▶ Task inputs:
⟨

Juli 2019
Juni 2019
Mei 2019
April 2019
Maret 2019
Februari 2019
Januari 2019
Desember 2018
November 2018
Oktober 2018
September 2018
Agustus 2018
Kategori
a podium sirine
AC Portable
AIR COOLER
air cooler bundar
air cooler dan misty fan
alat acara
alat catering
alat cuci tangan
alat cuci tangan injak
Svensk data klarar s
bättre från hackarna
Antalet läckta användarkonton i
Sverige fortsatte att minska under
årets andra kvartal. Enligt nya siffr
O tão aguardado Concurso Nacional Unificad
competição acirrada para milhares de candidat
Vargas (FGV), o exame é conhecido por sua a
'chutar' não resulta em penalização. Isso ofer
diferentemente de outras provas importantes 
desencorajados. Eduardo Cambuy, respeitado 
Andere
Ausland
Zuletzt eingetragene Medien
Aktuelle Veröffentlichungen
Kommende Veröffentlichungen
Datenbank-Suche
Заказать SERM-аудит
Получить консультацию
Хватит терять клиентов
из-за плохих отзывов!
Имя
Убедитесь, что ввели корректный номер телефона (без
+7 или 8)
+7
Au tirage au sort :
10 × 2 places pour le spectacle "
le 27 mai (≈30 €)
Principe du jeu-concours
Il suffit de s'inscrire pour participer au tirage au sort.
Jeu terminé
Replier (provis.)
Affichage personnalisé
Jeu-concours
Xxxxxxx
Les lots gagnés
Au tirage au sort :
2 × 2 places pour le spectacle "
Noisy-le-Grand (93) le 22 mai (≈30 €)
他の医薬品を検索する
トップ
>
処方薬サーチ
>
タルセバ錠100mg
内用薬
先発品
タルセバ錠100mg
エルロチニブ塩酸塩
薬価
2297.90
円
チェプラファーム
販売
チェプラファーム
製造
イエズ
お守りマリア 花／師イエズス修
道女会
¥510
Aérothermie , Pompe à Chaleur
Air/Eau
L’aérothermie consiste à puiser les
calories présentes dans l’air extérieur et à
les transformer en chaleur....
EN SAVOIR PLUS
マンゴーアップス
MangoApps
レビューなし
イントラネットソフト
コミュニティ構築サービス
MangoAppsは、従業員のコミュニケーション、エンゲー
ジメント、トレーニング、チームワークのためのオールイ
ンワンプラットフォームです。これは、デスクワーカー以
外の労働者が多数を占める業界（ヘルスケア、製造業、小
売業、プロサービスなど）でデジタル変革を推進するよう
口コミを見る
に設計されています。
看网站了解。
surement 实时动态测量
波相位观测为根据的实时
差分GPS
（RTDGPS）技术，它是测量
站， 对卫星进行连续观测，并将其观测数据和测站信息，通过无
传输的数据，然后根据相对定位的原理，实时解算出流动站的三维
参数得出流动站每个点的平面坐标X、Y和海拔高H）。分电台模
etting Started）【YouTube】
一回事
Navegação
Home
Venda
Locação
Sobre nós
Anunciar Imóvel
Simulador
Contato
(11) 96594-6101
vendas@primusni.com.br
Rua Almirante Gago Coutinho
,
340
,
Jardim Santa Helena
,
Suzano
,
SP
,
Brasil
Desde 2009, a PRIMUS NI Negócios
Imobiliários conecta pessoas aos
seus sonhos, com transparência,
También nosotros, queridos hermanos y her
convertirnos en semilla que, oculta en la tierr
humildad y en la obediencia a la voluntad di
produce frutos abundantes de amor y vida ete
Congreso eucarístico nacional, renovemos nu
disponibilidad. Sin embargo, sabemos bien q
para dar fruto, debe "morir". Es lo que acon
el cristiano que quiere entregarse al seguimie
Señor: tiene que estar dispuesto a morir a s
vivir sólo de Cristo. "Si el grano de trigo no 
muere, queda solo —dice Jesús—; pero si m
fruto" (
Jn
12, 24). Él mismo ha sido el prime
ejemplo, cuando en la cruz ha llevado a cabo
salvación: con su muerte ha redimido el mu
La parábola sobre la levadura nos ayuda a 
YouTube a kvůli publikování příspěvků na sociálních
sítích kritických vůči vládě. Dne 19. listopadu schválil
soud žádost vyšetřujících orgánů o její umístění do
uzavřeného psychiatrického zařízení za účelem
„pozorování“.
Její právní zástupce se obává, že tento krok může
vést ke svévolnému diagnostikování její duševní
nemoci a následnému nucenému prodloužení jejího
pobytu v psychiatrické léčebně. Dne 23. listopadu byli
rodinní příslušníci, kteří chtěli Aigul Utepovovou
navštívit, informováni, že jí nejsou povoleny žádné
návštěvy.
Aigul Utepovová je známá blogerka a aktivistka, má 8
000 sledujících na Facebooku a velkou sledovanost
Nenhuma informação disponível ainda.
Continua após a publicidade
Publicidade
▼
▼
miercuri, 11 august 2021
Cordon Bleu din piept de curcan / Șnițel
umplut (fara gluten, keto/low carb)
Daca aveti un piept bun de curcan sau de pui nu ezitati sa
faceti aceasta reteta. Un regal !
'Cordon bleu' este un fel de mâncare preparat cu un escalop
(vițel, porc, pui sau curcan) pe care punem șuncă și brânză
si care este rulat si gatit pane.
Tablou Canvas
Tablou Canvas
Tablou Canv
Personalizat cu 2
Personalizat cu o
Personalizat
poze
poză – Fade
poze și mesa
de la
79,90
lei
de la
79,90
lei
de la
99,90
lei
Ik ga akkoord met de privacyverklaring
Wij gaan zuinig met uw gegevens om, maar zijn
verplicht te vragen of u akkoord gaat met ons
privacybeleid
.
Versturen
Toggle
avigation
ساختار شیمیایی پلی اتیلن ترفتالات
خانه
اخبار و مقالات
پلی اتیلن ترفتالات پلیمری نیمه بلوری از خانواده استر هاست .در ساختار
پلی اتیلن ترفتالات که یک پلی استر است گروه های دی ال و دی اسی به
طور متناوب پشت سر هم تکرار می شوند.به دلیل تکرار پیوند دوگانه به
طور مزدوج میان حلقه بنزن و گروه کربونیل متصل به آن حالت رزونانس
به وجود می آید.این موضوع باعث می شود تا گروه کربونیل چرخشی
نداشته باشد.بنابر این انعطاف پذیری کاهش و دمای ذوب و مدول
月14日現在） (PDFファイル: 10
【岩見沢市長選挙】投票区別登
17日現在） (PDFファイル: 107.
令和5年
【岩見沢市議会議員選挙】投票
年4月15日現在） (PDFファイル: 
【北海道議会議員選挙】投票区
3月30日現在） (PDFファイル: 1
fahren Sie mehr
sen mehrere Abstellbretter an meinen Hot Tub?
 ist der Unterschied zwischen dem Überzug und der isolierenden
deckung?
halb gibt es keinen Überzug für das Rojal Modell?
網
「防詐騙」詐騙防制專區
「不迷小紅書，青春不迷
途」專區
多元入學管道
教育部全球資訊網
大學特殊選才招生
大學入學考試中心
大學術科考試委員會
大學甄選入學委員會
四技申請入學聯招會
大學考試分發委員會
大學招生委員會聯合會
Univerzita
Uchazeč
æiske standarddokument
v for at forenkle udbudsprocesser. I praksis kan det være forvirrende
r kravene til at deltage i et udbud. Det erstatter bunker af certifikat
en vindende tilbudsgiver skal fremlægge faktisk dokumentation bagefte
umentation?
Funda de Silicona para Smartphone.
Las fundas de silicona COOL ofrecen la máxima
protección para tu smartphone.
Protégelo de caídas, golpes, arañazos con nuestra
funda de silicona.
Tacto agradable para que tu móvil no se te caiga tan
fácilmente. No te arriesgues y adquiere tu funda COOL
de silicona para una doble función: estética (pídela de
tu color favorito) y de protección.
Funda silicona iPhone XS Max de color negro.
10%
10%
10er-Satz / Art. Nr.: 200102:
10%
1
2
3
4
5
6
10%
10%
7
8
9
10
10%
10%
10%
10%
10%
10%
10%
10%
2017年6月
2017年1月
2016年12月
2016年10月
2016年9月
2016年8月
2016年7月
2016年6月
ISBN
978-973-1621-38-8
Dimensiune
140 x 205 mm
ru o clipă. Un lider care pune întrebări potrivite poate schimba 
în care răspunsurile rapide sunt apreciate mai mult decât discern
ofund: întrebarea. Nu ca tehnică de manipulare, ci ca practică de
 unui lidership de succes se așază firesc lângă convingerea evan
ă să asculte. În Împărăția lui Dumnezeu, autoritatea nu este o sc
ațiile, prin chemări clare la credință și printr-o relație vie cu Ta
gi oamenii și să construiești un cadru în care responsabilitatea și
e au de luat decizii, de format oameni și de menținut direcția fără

⟩

▶ Your instructions:
Reproduce only this range: the first line of the data above through the line with "Svensk data klarar s", both included, exactly as written.

▶ Your response:
Juli 2019
Juni 2019
Mei 2019
April 2019
Maret 2019
Februari 2019
Januari 2019
Desember 2018
November 2018
Oktober 2018
September 2018
Agustus 2018
Kategori
a podium sirine
AC Portable
AIR COOLER
air cooler bundar
air cooler dan misty fan
alat acara
alat catering
alat cuci tangan
alat cuci tangan injak
Svensk data klarar s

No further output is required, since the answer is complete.